I think the moral of the story is to never throw anything away.
http://i.imgur.com/he9Fu.jpg
I was able to play pretty much everything. Had Pong (which my parents bought for christmas when it came out and I had never heard of it being all of about 7), poured thousands of quarters into arcades.. but when Death Race came out (when I was 11) I was forbidden to go near it.
And how I wanted to… Especially after the 60 Minutes story about how it’s going to drive all kids insane.
I would not try it in the arcade down at the mall as I was afraid my mom would catch me, but there was a movie theater that had it and kept it running for years so when I was about 13 or 14 and started being able to go to the movies by myself (except for the rides) and I knew she could not catch me I ran over stick men with abandon.
http://en.wikipedia.org/wiki/Death_Race_%281976_game%29
My neighbour had a Sega Mega Drive (aka Genesis, I think), while we only had a Master System, so we would try to go over to play, even though we didn’t necessarily like her that much.
Re: lost items
A few years ago my dad threw away the old Commodore 128 that was sitting in the basement — I couldn’t believe he didn’t even think to ask me if I wanted it!
When I was in college, a pipe burst and flooded my childhood bedroom, destroying many of my favorite books, stories I’d written in middle and high school, and (horrors) one of my diaries. While some of those things were replaceable, I was pretty upset about losing the stories and my diary. They were ridiculously juvenile, but they were mine. Thanks to that flood, I can never have any hope of slipping N.K.L. Storm a Trapper Keeper filled with my puerile writing so that he might share it with the world. It truly is a shame. 😉
The picture of the destroyed treasures is really sad. But of course my first thought upon seeing the Far Side book and Cracked Magazine was “I had that!”

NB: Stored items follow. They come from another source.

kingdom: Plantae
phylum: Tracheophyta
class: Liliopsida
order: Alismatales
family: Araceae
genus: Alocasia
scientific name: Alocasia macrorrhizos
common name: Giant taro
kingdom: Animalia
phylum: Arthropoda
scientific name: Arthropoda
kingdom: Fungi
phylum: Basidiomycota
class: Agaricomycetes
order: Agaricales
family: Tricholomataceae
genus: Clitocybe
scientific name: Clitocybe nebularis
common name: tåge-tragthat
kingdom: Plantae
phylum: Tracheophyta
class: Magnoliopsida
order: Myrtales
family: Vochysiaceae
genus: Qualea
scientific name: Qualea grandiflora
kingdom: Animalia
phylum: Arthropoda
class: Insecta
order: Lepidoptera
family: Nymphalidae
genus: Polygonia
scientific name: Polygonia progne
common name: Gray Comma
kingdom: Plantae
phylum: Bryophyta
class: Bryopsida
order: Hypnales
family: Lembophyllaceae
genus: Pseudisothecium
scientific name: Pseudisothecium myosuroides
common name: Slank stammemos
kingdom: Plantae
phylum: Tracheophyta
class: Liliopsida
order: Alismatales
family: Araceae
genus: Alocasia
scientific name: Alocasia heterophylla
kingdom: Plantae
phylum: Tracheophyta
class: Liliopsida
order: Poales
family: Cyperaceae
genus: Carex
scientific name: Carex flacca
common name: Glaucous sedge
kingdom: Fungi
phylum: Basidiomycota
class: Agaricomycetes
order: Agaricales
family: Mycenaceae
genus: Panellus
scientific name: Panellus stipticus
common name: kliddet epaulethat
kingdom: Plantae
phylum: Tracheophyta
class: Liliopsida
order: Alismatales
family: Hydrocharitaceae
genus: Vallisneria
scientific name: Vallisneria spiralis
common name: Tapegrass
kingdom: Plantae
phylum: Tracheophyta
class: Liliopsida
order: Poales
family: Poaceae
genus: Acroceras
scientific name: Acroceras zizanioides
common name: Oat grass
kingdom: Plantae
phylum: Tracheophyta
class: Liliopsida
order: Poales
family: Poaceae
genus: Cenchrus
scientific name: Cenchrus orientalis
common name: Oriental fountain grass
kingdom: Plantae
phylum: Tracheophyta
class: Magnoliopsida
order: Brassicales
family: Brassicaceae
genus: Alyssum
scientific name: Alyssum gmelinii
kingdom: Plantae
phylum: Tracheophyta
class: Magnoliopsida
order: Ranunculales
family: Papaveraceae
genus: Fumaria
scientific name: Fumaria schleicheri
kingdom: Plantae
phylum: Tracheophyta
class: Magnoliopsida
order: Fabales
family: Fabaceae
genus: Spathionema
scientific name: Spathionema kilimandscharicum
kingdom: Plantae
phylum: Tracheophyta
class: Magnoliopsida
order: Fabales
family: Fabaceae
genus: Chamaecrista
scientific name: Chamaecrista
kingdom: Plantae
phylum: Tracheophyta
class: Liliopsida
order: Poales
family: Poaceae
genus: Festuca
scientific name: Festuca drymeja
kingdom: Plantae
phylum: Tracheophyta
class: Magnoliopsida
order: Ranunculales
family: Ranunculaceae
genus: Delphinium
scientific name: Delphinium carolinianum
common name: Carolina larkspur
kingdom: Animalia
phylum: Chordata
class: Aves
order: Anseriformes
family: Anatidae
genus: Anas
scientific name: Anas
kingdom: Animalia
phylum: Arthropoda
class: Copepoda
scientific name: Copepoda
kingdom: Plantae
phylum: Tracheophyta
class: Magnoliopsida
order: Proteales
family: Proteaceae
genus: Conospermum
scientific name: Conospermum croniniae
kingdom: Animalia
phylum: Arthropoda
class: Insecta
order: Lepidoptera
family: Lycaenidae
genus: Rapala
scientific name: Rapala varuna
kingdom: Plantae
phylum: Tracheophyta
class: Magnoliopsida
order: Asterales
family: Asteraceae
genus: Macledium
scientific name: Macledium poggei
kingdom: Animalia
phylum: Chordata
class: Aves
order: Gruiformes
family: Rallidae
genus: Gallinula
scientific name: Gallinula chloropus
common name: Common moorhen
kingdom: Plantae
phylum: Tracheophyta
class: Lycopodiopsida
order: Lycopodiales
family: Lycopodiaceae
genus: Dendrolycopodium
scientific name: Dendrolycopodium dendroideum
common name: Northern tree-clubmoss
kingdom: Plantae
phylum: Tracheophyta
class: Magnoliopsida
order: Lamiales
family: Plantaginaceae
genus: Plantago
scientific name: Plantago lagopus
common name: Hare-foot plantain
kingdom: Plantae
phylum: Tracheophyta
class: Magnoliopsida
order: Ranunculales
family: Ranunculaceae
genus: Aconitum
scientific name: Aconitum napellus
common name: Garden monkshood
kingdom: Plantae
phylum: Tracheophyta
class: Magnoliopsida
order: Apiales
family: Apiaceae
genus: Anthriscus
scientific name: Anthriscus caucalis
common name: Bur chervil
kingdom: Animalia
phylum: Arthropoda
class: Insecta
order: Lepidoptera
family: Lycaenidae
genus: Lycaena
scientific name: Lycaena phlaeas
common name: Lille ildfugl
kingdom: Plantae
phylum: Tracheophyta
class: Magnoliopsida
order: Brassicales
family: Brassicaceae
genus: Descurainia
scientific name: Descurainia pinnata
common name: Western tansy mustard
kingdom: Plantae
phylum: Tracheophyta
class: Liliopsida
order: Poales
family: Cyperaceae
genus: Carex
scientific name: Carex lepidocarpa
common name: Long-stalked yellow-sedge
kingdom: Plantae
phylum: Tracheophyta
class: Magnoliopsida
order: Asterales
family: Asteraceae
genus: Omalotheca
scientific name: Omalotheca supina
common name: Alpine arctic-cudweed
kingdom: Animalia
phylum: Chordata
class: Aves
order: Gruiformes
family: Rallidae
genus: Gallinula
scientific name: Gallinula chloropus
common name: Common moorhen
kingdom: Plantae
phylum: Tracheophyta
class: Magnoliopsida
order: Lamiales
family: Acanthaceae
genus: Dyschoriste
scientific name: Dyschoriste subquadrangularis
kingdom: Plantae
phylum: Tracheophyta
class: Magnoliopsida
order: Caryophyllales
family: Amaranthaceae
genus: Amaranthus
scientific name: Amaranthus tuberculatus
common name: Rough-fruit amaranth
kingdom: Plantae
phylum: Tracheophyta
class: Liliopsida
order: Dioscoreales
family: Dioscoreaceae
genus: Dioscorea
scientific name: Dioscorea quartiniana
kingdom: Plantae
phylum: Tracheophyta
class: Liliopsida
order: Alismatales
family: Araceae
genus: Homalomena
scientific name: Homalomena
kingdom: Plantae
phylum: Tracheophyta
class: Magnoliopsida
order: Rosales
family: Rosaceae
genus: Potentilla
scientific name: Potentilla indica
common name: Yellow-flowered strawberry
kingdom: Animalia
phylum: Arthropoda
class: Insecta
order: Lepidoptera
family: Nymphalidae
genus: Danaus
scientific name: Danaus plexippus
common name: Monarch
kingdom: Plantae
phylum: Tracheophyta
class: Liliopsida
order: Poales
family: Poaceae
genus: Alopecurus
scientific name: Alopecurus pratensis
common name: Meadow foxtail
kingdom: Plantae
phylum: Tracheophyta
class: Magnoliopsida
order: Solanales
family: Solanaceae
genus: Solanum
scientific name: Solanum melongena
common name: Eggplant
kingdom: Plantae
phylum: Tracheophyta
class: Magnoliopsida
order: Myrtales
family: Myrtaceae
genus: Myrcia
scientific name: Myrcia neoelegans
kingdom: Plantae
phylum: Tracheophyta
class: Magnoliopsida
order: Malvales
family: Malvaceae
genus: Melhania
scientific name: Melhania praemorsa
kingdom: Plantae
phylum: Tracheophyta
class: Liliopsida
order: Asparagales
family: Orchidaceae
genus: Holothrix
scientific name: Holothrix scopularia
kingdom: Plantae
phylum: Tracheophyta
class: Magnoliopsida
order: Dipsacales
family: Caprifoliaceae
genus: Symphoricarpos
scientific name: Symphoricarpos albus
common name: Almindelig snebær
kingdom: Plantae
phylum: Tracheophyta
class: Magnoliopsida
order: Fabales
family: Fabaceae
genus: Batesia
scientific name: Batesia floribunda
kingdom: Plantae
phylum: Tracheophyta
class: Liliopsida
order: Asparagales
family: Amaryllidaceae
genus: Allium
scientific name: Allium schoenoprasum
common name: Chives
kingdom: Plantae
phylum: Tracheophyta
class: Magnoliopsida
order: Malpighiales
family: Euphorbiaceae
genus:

For what it’s worth, I had a subscription to Cracked but rarely read Mad – because Cracked was cheaper.
Lost childhood item:
I had carefully saved all 3 runs of original bubble gum cards from the original release of Star Wars. There were 3 series: Red, Blue, and Yellow borders. I had 3 complete sets.
They were carefully put away in the top shelf of a closet in my family home. We didn’t know, though, that a roof leak was allowing water to drip down through the ceiling of that closet. They were a big moldering mass (not unlike Storm’s footlocker).
Fortunately, the family photo albums underneath them mostly survived. I guess the Star Wars cards sacrificed themselves to save my baby pictures!